The Noon Witch (or The Noonday Witch; Polednice), Op. 108, B. 196, is a symphonic poem written in 1896 by Antonín Dvořák which was inspired by the Karel Jaromír Erben poem Polednice from the collection Kytice. Polednice is based on the noon demon "Lady Midday" of Slavic mythology. It is one of a set of late orchestral works inspired by national themes which were written after his return to his native Bohemia from the United States.

== Synopsis ==
A mother warns her son that if he does not behave she will summon the Noon Witch to take him away. He does not behave, and the witch arrives at the stroke of noon. The witch, described as a horrible creature, demands the child. The mother, terrified that the witch has actually come, grabs her son, and the witch begins chasing them. Finally the mother faints, grasping her child. Later that day, the father arrives home, and finds his wife passed out with the dead body of their son in her arms. The mother had accidentally smothered their son while protecting him from the witch. The story ends with the father's lament over the terrible event.

== Composition ==
The piece is scored for piccolo, two flutes, two oboes, two clarinets in A, bass clarinet in A, two bassoons, four horns (in F and E), two trumpets in C, three trombones, tuba, timpani, crash cymbals, bass drum, triangle, tubular bells (in C & A), and strings.

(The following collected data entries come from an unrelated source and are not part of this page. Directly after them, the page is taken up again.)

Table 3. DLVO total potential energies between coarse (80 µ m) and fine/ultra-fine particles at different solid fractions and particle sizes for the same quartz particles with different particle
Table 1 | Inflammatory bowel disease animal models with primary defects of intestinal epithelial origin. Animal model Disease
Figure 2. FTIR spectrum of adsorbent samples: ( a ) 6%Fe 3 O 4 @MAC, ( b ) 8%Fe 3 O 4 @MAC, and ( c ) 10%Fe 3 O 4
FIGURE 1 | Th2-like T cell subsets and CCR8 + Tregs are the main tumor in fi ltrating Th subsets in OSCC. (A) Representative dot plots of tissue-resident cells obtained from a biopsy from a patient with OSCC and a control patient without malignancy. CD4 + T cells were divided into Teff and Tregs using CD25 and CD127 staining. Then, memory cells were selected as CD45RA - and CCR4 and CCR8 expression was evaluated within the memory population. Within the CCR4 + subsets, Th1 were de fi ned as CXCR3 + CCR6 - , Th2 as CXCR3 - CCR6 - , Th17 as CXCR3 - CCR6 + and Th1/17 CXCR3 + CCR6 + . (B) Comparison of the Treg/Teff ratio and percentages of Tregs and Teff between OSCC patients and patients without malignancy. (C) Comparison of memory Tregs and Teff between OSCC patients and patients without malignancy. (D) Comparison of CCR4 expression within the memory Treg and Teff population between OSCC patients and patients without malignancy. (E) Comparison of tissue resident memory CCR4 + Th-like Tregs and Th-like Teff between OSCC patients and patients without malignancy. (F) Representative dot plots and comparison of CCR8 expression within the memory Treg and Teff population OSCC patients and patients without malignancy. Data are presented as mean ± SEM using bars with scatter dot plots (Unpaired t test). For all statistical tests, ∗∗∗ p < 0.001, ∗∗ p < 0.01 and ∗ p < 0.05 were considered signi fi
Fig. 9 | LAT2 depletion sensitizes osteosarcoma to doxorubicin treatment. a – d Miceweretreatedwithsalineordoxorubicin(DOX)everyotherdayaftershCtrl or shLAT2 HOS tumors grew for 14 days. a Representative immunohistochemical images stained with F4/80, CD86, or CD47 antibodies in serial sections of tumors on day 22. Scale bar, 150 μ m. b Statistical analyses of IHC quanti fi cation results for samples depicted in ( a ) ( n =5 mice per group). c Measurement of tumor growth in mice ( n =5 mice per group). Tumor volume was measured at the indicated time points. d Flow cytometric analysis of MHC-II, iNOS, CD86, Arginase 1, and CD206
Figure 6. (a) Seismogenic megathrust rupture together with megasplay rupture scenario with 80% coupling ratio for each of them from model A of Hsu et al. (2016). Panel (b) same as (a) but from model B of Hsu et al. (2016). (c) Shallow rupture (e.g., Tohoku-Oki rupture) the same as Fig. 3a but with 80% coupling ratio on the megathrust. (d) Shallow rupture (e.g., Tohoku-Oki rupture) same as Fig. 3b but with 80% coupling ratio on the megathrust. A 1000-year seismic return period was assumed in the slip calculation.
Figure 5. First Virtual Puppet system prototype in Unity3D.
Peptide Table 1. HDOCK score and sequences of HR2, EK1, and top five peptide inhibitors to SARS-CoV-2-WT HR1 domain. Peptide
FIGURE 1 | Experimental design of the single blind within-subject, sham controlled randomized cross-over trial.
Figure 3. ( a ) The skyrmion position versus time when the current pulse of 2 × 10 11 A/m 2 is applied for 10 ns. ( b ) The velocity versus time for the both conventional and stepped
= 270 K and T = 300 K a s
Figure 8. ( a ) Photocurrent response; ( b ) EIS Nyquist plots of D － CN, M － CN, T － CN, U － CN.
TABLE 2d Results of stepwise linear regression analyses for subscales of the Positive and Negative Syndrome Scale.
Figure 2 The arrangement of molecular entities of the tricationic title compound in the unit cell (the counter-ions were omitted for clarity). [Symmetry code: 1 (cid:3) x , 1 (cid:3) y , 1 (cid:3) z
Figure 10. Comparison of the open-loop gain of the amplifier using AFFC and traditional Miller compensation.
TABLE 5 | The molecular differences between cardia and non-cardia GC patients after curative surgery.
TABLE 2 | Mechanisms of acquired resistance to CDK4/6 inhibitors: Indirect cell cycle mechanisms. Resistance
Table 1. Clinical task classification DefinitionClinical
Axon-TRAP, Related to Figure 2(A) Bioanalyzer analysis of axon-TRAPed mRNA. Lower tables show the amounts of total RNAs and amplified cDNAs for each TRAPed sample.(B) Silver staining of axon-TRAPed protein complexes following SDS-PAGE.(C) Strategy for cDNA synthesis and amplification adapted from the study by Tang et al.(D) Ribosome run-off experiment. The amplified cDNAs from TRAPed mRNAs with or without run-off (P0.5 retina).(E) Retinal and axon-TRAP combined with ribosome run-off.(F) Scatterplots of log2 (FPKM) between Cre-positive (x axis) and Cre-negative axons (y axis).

Dvořák's music follows the story closely and the orchestration is often used to illustrate characters and events: the oboe and bass clarinet are used to depict the misbehaving child and the witch respectively, whilst twelve strokes of a bell signal the coming of noon. During the witch's chase, the music alternates between two different time signatures as a further dramatic device.

A semi-public performance was given at the Prague Conservatory on 3 June 1896 under Antonín Bennewitz. Its first full public première was on 21 November 1896, in London, under the baton of Henry Wood. The piece lasts about 13 minutes.